(Saved entries)
▽

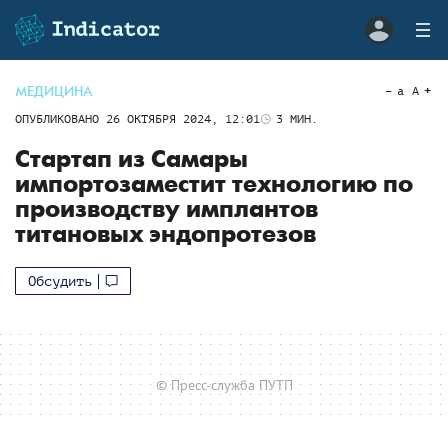
МЕДИЦИНА
a
A
ОПУБЛИКОВАНО
26 ОКТЯБРЯ 2024, 12:01
3
МИН.
Стартап из Самары
импортозаместит технологию по
производству имплантов
титановых эндопротезов
Обсудить
© Пресс-служба ПУТП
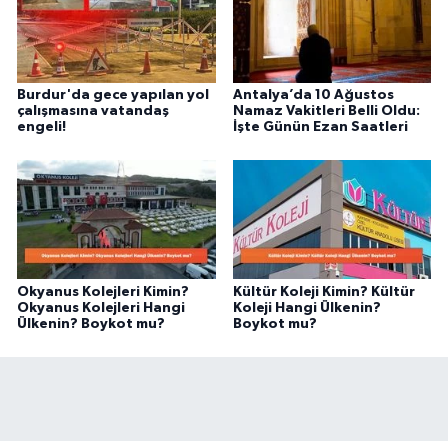
Burdur'da gece yapılan yol
Antalya’da 10 Ağustos
çalışmasına vatandaş
Namaz Vakitleri Belli Oldu:
engeli!
İşte Günün Ezan Saatleri
Okyanus Kolejleri Kimin?
Kültür Koleji Kimin? Kültür
Okyanus Kolejleri Hangi
Koleji Hangi Ülkenin?
Ülkenin? Boykot mu?
Boykot mu?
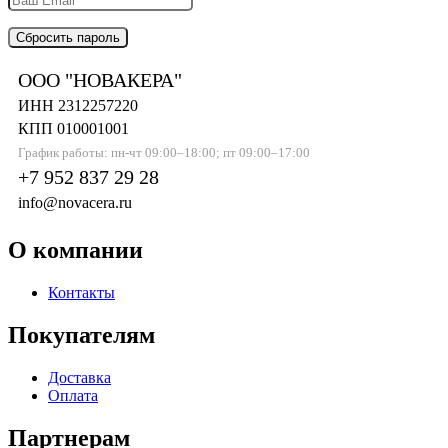
Сбросить пароль
ООО "НОВАКЕРА"
ИНН 2312257220
КПП 010001001
График работы: пн-чт 09:00–18:00; пт 09:00–17:00
+7 952 837 29 28
info@novacera.ru
О компании
Контакты
Покупателям
Доставка
Оплата
Партнерам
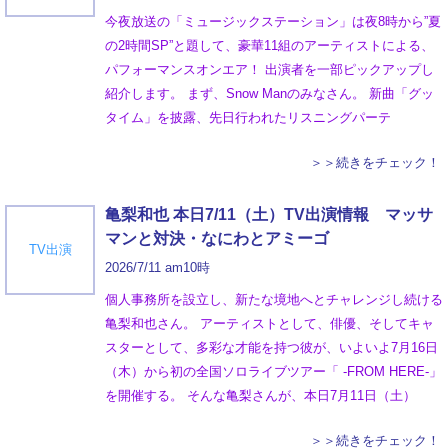
今夜放送の「ミュージックステーション」は夜8時から”夏
の2時間SP”と題して、豪華11組のアーティストによる、
パフォーマンスオンエア！ 出演者を一部ピックアップし
紹介します。 まず、Snow Manのみなさん。 新曲「グッ
タイム」を披露、先日行われたリスニングパーテ
＞＞続きをチェック！
亀梨和也 本日7/11（土）TV出演情報 マッサ
マンと対決・なにわとアミーゴ
TV出演
2026/7/11 am10時
個人事務所を設立し、新たな境地へとチャレンジし続ける
亀梨和也さん。 アーティストとして、俳優、そしてキャ
スターとして、多彩な才能を持つ彼が、いよいよ7月16日
（木）から初の全国ソロライブツアー「 -FROM HERE-」
を開催する。 そんな亀梨さんが、本日7月11日（土）
＞＞続きをチェック！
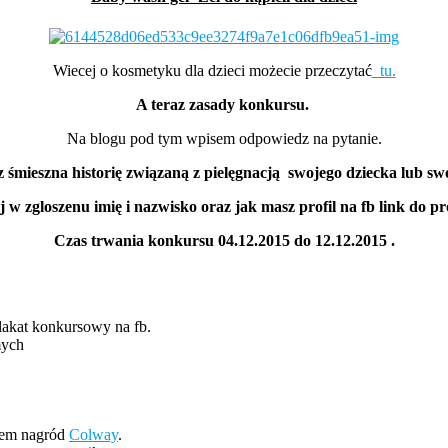
Wiecej o kosmetyku dla dzieci możecie przeczytać
tu.
A teraz zasady konkursu.
Na blogu pod tym wpisem odpowiedz na pytanie.
z śmieszna historię związaną z pielęgnacją swojego dziecka lub s
 w zgloszenu imię i nazwisko oraz jak masz profil na fb link do pr
Czas trwania konkursu 04.12.2015 do 12.12.2015 .
akat konkursowy na fb.
mych
rem nagród
Colway
.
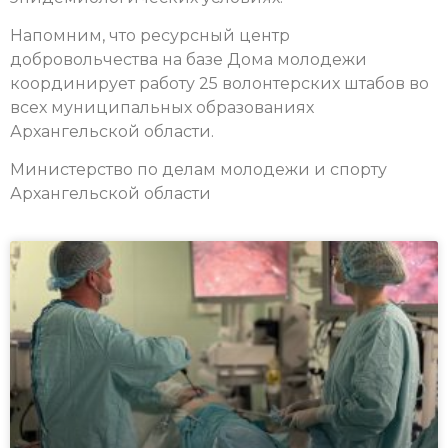
Напомним, что ресурсный центр
добровольчества на базе Дома молодежи
координирует работу 25 волонтерских штабов во
всех муниципальных образованиях
Архангельской области.
Министерство по делам молодежи и спорту
Архангельской области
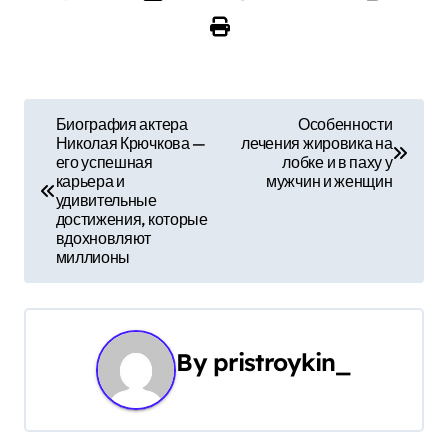
Н
Биография актера
Особенности
Николая Крючкова —
лечения жировика на
а
его успешная
лобке и в паху у
карьера и
мужчин и женщин
в
удивительные
достижения, которые
и
вдохновляют
миллионы
г
а
ц
By
pristroykin_
и
я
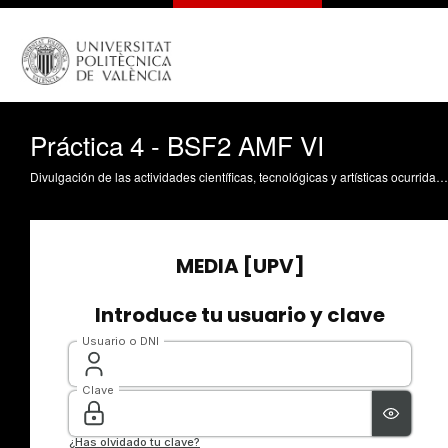
Práctica 4 - BSF2 AMF VI
Divulgación de las actividades científicas, tecnológicas y artísticas ocurridas en los tres campus de la UPV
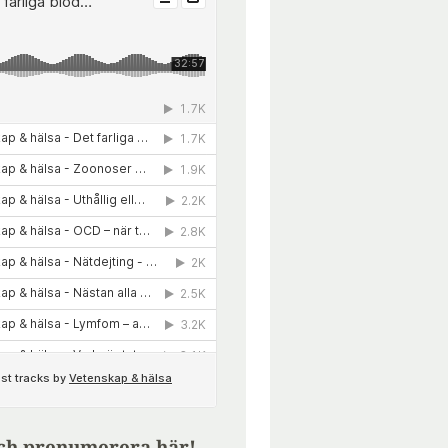
ch prenumerera här!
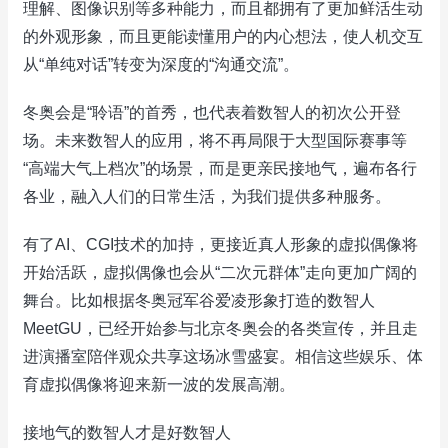
理解、图像识别等多种能力，而且都拥有了更加鲜活生动
的外观形象，而且更能读懂用户的内心想法，使人机交互
从“单纯对话”转变为深度的“沟通交流”。
冬奥会是“聆语”的首秀，也代表着数智人的初次公开登
场。未来数智人的应用，将不再局限于大型国际赛事等
“高端大气上档次”的场景，而是更亲民接地气，遍布各行
各业，融入人们的日常生活，为我们提供多种服务。
有了AI、CGI技术的加持，更接近真人形象的虚拟偶像将
开始活跃，虚拟偶像也会从“二次元群体”走向更加广阔的
舞台。比如根据冬奥冠军谷爱凌形象打造的数智人
MeetGU，已经开始参与北京冬奥会的各类宣传，并且走
进演播室陪伴观众共享这场冰雪盛宴。相信这些娱乐、体
育虚拟偶像将迎来新一波的发展高潮。
接地气的数智人才是好数智人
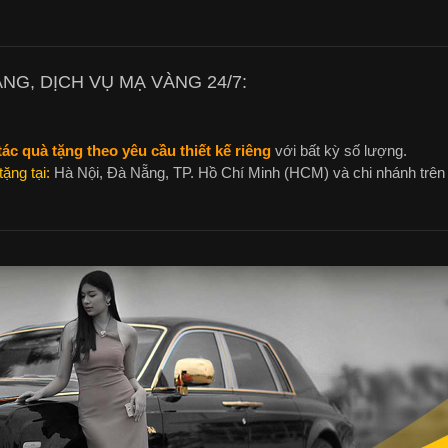
NG, DỊCH VỤ MẠ VÀNG 24/7:
tác quà tặng theo yêu cầu thiết kế riêng
với bất kỳ số lượng.
ặng tại:
Hà Nội, Đà Nẵng, TP. Hồ Chí Minh (HCM) và chi nhánh trên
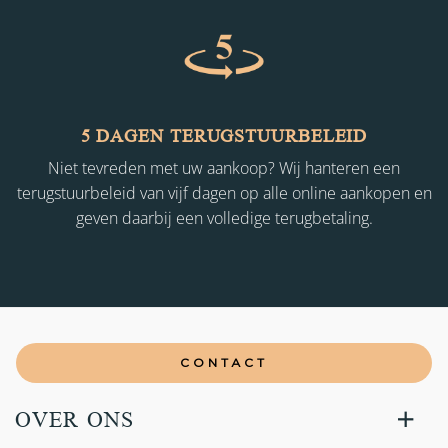
5 DAGEN TERUGSTUURBELEID
Niet tevreden met uw aankoop? Wij hanteren een
terugstuurbeleid van vijf dagen op alle online aankopen en
geven daarbij een volledige terugbetaling.
CONTACT
OVER ONS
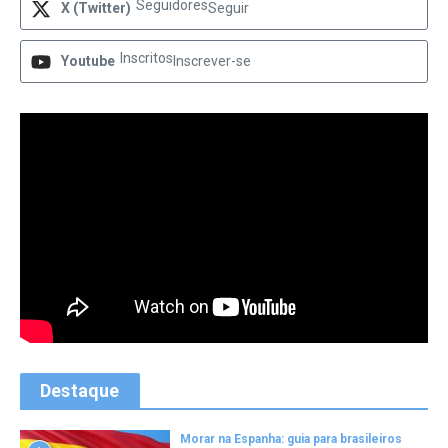
Seguidores
X (Twitter)
Seguir
Inscritos
Youtube
Inscrever-se
Destaque
Morar na Espanha: guia para brasileiros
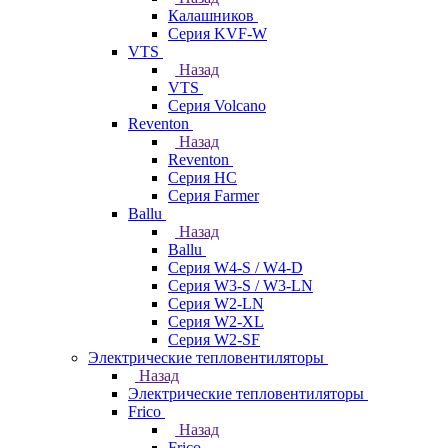
Калашников
Серия KVF-W
VTS
Назад
VTS
Серия Volcano
Reventon
Назад
Reventon
Серия HC
Серия Farmer
Ballu
Назад
Ballu
Серия W4-S / W4-D
Серия W3-S / W3-LN
Серия W2-LN
Серия W2-XL
Серия W2-SF
Электрические тепловентиляторы
Назад
Электрические тепловентиляторы
Frico
Назад
Frico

△

**Task goal:** Rewrite the listing with every "Назад" replaced by "Вернуться" and all other text left unchanged. Leave the pictures out of your answer.

**Solution below:**
МЕДИЦИНА
a
A
ОПУБЛИКОВАНО
26 ОКТЯБРЯ 2024, 12:01
3
МИН.
Стартап из Самары
импортозаместит технологию по
производству имплантов
титановых эндопротезов
Обсудить
© Пресс-служба ПУТП
Burdur'da gece yapılan yol
Antalya’da 10 Ağustos
çalışmasına vatandaş
Namaz Vakitleri Belli Oldu:
engeli!
İşte Günün Ezan Saatleri
Okyanus Kolejleri Kimin?
Kültür Koleji Kimin? Kültür
Okyanus Kolejleri Hangi
Koleji Hangi Ülkenin?
Ülkenin? Boykot mu?
Boykot mu?
Сбросить пароль
ООО "НОВАКЕРА"
ИНН 2312257220
КПП 010001001
График работы: пн-чт 09:00–18:00; пт 09:00–17:00
+7 952 837 29 28
info@novacera.ru
О компании
Контакты
Покупателям
Доставка
Оплата
Партнерам
今夜放送の「ミュージックステーション」は夜8時から”夏
の2時間SP”と題して、豪華11組のアーティストによる、
パフォーマンスオンエア！ 出演者を一部ピックアップし
紹介します。 まず、Snow Manのみなさん。 新曲「グッ
タイム」を披露、先日行われたリスニングパーテ
＞＞続きをチェック！
亀梨和也 本日7/11（土）TV出演情報 マッサ
マンと対決・なにわとアミーゴ
TV出演
2026/7/11 am10時
個人事務所を設立し、新たな境地へとチャレンジし続ける
亀梨和也さん。 アーティストとして、俳優、そしてキャ
スターとして、多彩な才能を持つ彼が、いよいよ7月16日
（木）から初の全国ソロライブツアー「 -FROM HERE-」
を開催する。 そんな亀梨さんが、本日7月11日（土）
＞＞続きをチェック！
Wiecej o kosmetyku dla dzieci możecie przeczytać
tu.
A teraz zasady konkursu.
Na blogu pod tym wpisem odpowiedz na pytanie.
z śmieszna historię związaną z pielęgnacją swojego dziecka lub s
 w zgloszenu imię i nazwisko oraz jak masz profil na fb link do pr
Czas trwania konkursu 04.12.2015 do 12.12.2015 .
akat konkursowy na fb.
mych
rem nagród
Colway
.
Напомним, что ресурсный центр
добровольчества на базе Дома молодежи
координирует работу 25 волонтерских штабов во
всех муниципальных образованиях
Архангельской области.
Министерство по делам молодежи и спорту
Архангельской области
Н
Биография актера
Особенности
Николая Крючкова —
лечения жировика на
а
его успешная
лобке и в паху у
карьера и
мужчин и женщин
в
удивительные
достижения, которые
и
вдохновляют
миллионы
г
а
ц
By
pristroykin_
и
я
Práctica 4 - BSF2 AMF VI
Divulgación de las actividades científicas, tecnológicas y artísticas ocurridas en los tres campus de la UPV
ch prenumerera här!
理解、图像识别等多种能力，而且都拥有了更加鲜活生动
的外观形象，而且更能读懂用户的内心想法，使人机交互
从“单纯对话”转变为深度的“沟通交流”。
冬奥会是“聆语”的首秀，也代表着数智人的初次公开登
场。未来数智人的应用，将不再局限于大型国际赛事等
“高端大气上档次”的场景，而是更亲民接地气，遍布各行
各业，融入人们的日常生活，为我们提供多种服务。
有了AI、CGI技术的加持，更接近真人形象的虚拟偶像将
开始活跃，虚拟偶像也会从“二次元群体”走向更加广阔的
舞台。比如根据冬奥冠军谷爱凌形象打造的数智人
MeetGU，已经开始参与北京冬奥会的各类宣传，并且走
进演播室陪伴观众共享这场冰雪盛宴。相信这些娱乐、体
育虚拟偶像将迎来新一波的发展高潮。
接地气的数智人才是好数智人
NG, DỊCH VỤ MẠ VÀNG 24/7:
tác quà tặng theo yêu cầu thiết kế riêng
với bất kỳ số lượng.
ặng tại:
Hà Nội, Đà Nẵng, TP. Hồ Chí Minh (HCM) và chi nhánh trên
5 DAGEN TERUGSTUURBELEID
Niet tevreden met uw aankoop? Wij hanteren een
terugstuurbeleid van vijf dagen op alle online aankopen en
geven daarbij een volledige terugbetaling.
CONTACT
OVER ONS
Seguidores
X (Twitter)
Seguir
Inscritos
Youtube
Inscrever-se
Destaque
Morar na Espanha: guia para brasileiros
Калашников
Серия KVF-W
VTS
Вернуться
VTS
Серия Volcano
Reventon
Вернуться
Reventon
Серия HC
Серия Farmer
Ballu
Вернуться
Ballu
Серия W4-S / W4-D
Серия W3-S / W3-LN
Серия W2-LN
Серия W2-XL
Серия W2-SF
Электрические тепловентиляторы
Вернуться
Электрические тепловентиляторы
Frico
Вернуться
Frico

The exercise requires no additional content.